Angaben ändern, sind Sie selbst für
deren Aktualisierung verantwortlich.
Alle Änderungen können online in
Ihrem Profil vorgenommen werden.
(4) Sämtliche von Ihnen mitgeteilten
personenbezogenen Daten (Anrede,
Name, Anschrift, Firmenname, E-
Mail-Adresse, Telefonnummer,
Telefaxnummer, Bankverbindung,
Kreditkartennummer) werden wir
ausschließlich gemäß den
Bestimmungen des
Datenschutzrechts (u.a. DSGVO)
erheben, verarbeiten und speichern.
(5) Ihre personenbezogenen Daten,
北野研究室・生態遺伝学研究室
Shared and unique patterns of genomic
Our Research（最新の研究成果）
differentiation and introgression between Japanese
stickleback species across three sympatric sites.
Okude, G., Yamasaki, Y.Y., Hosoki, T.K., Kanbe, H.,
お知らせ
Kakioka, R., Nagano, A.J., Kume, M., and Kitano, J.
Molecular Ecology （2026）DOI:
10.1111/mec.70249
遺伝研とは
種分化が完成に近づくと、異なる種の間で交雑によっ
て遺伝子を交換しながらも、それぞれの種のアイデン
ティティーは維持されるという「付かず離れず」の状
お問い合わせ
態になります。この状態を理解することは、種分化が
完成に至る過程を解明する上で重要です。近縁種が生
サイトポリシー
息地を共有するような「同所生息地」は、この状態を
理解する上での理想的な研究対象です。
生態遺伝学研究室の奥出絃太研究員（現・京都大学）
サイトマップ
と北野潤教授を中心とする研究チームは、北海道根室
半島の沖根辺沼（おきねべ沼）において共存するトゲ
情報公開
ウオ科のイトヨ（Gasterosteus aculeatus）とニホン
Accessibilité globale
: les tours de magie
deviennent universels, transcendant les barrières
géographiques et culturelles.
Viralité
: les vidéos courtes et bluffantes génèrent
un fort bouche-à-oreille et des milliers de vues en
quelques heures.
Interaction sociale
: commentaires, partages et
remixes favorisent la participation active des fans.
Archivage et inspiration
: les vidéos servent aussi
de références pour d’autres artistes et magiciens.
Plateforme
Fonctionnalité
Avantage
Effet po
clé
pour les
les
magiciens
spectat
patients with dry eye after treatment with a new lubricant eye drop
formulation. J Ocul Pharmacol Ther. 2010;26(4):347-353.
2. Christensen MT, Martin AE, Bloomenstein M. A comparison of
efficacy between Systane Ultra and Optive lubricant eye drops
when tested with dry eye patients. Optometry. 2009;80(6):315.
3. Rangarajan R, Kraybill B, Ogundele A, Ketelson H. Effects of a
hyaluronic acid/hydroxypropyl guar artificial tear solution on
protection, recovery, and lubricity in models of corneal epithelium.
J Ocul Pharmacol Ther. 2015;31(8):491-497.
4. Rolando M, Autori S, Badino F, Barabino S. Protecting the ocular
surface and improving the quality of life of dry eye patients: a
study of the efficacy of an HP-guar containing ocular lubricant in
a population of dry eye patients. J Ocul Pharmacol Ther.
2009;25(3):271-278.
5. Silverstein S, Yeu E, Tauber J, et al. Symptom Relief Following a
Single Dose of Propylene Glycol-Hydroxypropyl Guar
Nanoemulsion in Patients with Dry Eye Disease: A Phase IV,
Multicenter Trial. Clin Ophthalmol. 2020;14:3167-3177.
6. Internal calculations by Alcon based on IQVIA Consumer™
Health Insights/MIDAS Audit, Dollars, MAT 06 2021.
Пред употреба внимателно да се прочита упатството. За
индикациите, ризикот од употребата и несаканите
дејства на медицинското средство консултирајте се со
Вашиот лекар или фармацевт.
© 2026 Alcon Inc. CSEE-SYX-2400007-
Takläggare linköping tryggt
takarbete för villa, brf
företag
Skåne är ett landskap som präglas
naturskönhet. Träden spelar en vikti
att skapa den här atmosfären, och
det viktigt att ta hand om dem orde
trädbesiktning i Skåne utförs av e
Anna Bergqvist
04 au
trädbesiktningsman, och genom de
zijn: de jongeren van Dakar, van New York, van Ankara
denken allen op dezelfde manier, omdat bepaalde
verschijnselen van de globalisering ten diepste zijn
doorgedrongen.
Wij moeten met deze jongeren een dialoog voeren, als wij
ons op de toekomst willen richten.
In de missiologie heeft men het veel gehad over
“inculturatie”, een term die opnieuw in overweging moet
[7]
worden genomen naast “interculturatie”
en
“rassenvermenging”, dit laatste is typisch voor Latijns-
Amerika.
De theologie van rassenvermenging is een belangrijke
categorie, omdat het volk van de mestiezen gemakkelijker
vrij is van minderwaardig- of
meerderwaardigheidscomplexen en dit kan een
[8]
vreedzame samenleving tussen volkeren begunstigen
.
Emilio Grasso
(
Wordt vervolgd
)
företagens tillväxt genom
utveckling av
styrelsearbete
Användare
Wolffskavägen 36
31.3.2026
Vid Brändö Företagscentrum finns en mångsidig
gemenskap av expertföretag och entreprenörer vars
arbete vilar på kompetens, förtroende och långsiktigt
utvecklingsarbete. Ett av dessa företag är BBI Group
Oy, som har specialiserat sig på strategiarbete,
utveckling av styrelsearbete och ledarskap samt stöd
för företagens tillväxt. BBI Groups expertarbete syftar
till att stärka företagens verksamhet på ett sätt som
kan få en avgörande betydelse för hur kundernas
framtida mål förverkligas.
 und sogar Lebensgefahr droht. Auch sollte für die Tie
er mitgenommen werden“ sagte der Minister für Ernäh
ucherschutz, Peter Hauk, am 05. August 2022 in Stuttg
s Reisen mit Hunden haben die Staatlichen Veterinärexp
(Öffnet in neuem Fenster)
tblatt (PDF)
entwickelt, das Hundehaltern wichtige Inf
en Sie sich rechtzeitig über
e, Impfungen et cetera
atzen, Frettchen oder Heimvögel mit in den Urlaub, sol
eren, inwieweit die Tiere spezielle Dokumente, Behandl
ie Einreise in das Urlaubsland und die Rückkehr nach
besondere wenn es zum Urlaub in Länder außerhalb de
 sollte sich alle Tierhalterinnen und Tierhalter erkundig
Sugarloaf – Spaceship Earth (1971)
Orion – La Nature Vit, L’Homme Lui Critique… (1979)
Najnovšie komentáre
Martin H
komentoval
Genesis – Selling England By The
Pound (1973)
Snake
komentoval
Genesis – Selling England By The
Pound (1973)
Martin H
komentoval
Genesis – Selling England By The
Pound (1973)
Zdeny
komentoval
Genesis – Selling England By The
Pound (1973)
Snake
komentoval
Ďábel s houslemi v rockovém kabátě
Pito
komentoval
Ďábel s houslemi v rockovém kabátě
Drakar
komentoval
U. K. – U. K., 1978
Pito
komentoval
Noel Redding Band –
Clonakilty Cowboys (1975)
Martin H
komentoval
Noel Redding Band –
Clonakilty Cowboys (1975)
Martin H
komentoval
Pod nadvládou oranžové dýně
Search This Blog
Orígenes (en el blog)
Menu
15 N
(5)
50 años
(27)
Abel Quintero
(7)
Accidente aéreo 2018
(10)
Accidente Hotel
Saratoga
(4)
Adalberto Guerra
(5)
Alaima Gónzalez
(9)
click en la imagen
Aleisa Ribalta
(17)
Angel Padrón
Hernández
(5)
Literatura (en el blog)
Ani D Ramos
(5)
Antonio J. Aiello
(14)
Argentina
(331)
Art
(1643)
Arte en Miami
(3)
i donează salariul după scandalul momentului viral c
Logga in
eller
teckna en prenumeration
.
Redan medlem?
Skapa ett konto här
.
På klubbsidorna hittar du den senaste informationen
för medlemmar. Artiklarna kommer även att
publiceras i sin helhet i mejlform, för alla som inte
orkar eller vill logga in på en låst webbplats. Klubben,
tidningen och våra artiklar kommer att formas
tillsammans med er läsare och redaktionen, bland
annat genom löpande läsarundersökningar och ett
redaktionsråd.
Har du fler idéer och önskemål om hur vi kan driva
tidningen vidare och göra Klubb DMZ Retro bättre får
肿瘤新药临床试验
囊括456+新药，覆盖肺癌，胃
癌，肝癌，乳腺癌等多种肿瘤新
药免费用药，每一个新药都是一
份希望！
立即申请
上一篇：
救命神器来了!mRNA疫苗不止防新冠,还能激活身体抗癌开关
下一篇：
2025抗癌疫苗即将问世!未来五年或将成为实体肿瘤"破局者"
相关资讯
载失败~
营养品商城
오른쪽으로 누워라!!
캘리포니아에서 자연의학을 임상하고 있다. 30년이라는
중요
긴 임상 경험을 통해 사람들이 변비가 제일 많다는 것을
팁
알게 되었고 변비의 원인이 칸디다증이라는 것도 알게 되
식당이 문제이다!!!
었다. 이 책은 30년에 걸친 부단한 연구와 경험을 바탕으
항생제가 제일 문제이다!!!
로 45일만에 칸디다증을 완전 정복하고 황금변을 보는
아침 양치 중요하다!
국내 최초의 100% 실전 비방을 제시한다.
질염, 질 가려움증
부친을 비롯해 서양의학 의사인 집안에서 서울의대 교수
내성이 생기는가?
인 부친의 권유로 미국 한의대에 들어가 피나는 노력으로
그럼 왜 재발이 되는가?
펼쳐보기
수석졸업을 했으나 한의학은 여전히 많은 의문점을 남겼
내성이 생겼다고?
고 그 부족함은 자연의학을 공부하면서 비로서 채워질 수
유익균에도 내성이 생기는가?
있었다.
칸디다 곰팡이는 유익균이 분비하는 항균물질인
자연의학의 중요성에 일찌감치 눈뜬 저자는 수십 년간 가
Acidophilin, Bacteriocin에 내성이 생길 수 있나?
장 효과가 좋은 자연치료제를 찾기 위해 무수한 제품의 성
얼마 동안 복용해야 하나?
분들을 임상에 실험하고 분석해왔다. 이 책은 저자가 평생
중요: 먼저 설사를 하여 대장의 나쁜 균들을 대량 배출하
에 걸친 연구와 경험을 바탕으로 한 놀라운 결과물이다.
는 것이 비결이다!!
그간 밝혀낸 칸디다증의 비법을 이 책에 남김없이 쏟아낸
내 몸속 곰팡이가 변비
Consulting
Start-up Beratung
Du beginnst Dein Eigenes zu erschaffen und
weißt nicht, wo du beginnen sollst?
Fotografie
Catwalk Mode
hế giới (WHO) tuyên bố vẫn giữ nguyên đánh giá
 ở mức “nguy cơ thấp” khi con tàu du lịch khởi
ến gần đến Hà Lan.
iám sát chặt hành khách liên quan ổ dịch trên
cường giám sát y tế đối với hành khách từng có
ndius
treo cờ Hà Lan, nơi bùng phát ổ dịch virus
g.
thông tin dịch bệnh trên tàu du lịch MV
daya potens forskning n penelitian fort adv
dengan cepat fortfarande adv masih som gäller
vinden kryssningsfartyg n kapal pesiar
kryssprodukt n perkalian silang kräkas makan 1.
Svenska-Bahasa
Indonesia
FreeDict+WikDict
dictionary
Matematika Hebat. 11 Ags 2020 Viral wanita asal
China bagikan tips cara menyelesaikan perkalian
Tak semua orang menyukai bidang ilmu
++++++++++++++++++++
Set down exactly the lines of the data above, beginning with the line that has "denken allen op" and ending with the line that has "till att stärka", and no others.

denken allen op dezelfde manier, omdat bepaalde
verschijnselen van de globalisering ten diepste zijn
doorgedrongen.
Wij moeten met deze jongeren een dialoog voeren, als wij
ons op de toekomst willen richten.
In de missiologie heeft men het veel gehad over
“inculturatie”, een term die opnieuw in overweging moet
[7]
worden genomen naast “interculturatie”
en
“rassenvermenging”, dit laatste is typisch voor Latijns-
Amerika.
De theologie van rassenvermenging is een belangrijke
categorie, omdat het volk van de mestiezen gemakkelijker
vrij is van minderwaardig- of
meerderwaardigheidscomplexen en dit kan een
[8]
vreedzame samenleving tussen volkeren begunstigen
.
Emilio Grasso
(
Wordt vervolgd
)
företagens tillväxt genom
utveckling av
styrelsearbete
Användare
Wolffskavägen 36
31.3.2026
Vid Brändö Företagscentrum finns en mångsidig
gemenskap av expertföretag och entreprenörer vars
arbete vilar på kompetens, förtroende och långsiktigt
utvecklingsarbete. Ett av dessa företag är BBI Group
Oy, som har specialiserat sig på strategiarbete,
utveckling av styrelsearbete och ledarskap samt stöd
för företagens tillväxt. BBI Groups expertarbete syftar
till att stärka företagens verksamhet på ett sätt som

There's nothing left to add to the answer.